Under title III of article 19-G of the Executive Law, entitled Division for Youth, Edward Bennett, born July 15, 1957, was heretofore remanded to Warwick School for Boys for a period expiring November 15, 1974.
On this application for extension of placement it appears that on October 25, 1974 the court received Misc Form 3 (Rev 4667) entitled REQUEST FOR EXTENSION OF PLACEMENT with reference to subject Edward Bennett which read in part as follows:
"TO: Family Court of the State of New York Within New York City County New York Juvenile Term
"FROM: Hugh Wallace, Supt. Warwick School for Boys Warwick, New York 10990
"Request is hereby made for extension of placement for 12 additional months of the above-named child who was placed in the custody of this agency on 5-25-73, and whose placement expires on 11-15-74."
In response thereto the court on November 1, 1974 issued a letter by mail advising subject's foster mother of a hearing to be held November 21, 1974 in Family Court. We find no formal proof of service in the record nor has the mother appeared thereafter.
On November 21, 1974 a law guardian was appointed for the infant and placement was temporarily extended without a hearing. On January 16, 1975 the Legal Aid Society on behalf of the child formally opposed placement. On February 26, 1975 the court heard oral argument on the threshold question whether the court had authority to hold the child.

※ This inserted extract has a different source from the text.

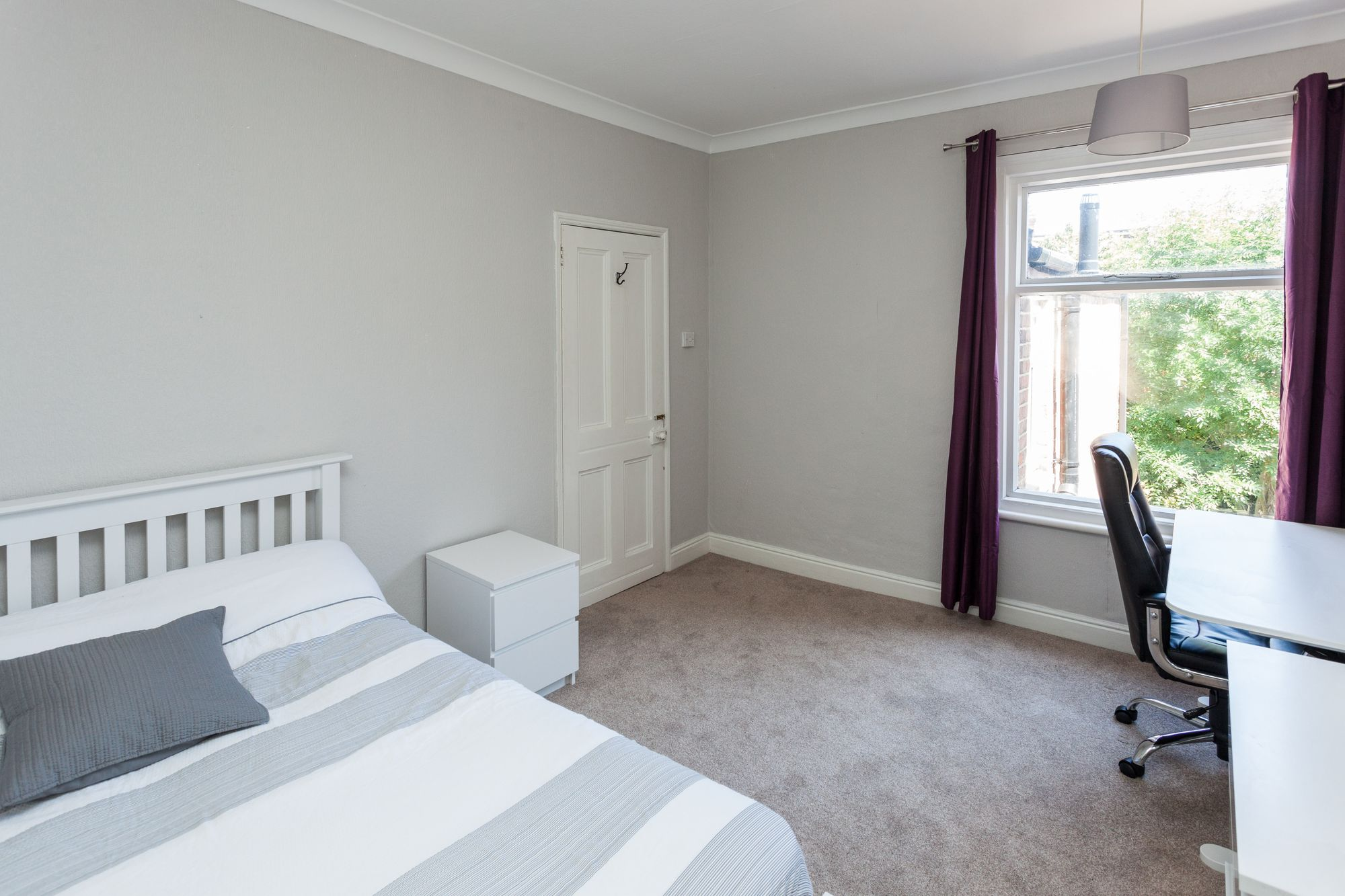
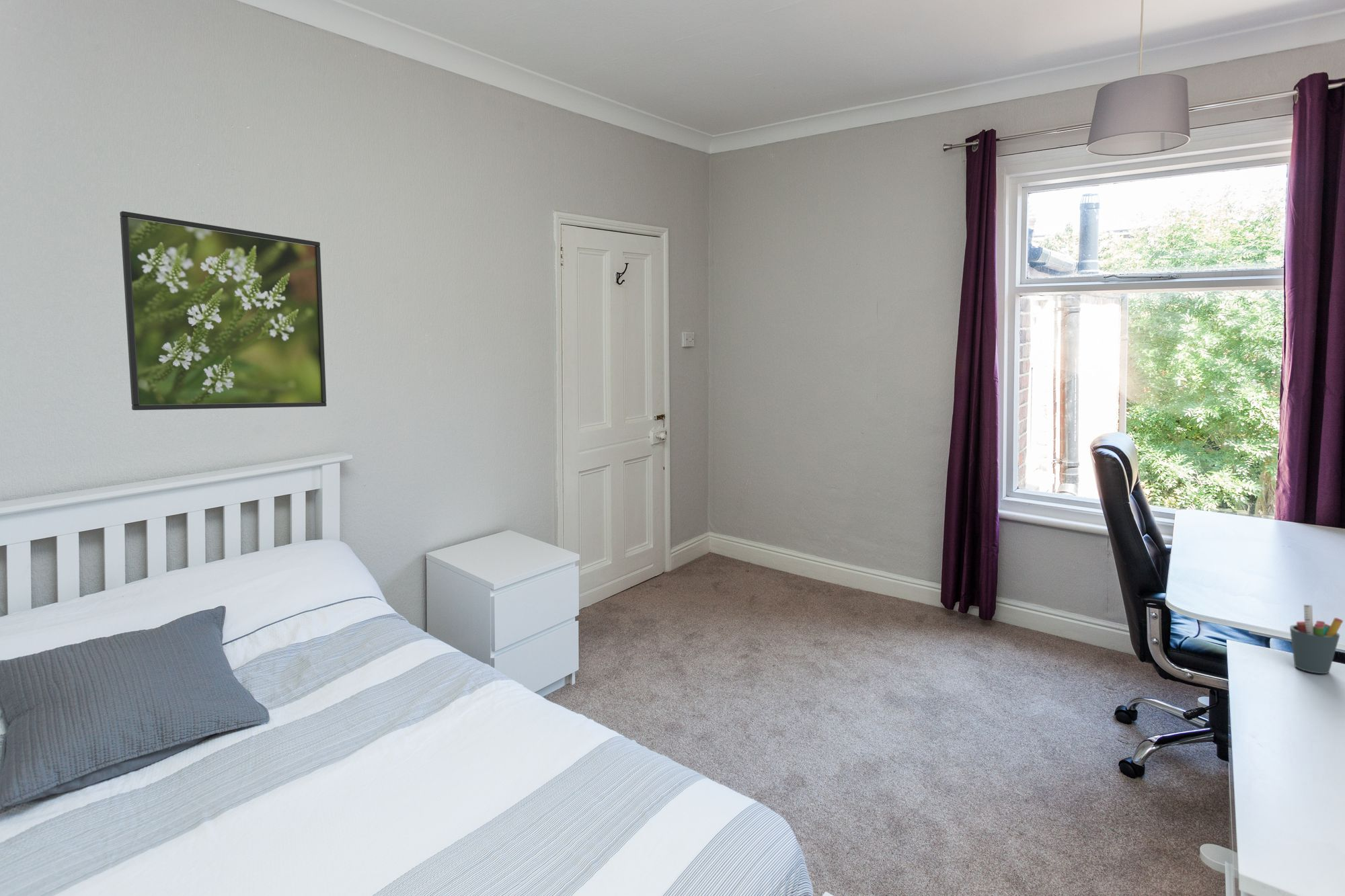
+ pen holder [1289,604,1344,674]
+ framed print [119,210,327,411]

For this purpose we look back to the date of November 15, 1974 when original placement automatically expired. Subdivision (b) of section 756 FCT of the Family Court Act provides: "Placement under this section may be for an initial period of eighteen months and the court in its discretion may, at the expiration of such period, make successive extensions for additional periods of one year each".
We find that, although some correspondence concerning extension had been initiated as early as October 25, 1974; the first court appearance was scheduled for November 21, 1974 six days after placement had expired. We do not need to inquire into the validity of service under these circumstances.
Juvenile court proceedings resulting as they do in loss of personal freedom are at very least "quasi-criminal" in nature. (Matter of Gregory W., 19 N.Y.2d 55.) Section 756 FCT of the Family Court Act therefore is to be strictly construed in respect to due process.
It has previously been held that this court lacked power to extend placement nunc pro tunc 10 months after expiration (cf., People ex rel. Schinitsky v Cohen, 34 A.D.2d 1020). It has also been held that timely extension is invalid without due notice of hearing (cf., People v Hill, 36 A.D.2d 42). However, we do not fully adopt the broad language of our Second Department colleagues. This determination is limited to the facts herein involving a "closed" institution.
This court is not unaware that administrative and clerical problems may occasionally delay or obstruct extension proceedings without any individual fault. Nor are we so naive as to deny that in the absence of objection marginal extensions of placement occur which might otherwise be subject to challenge.
However, personal freedom is at stake. Certainly whether an extension hearing takes place or not OR whether the extension is of an interim nature or not, due process requires that valid opportunity for a hearing before the original placement expires must be given to the child or his guardian by notice duly served or acknowledged.
Accordingly, the motion is granted; the petition is denied; and Edward Bennett is discharged.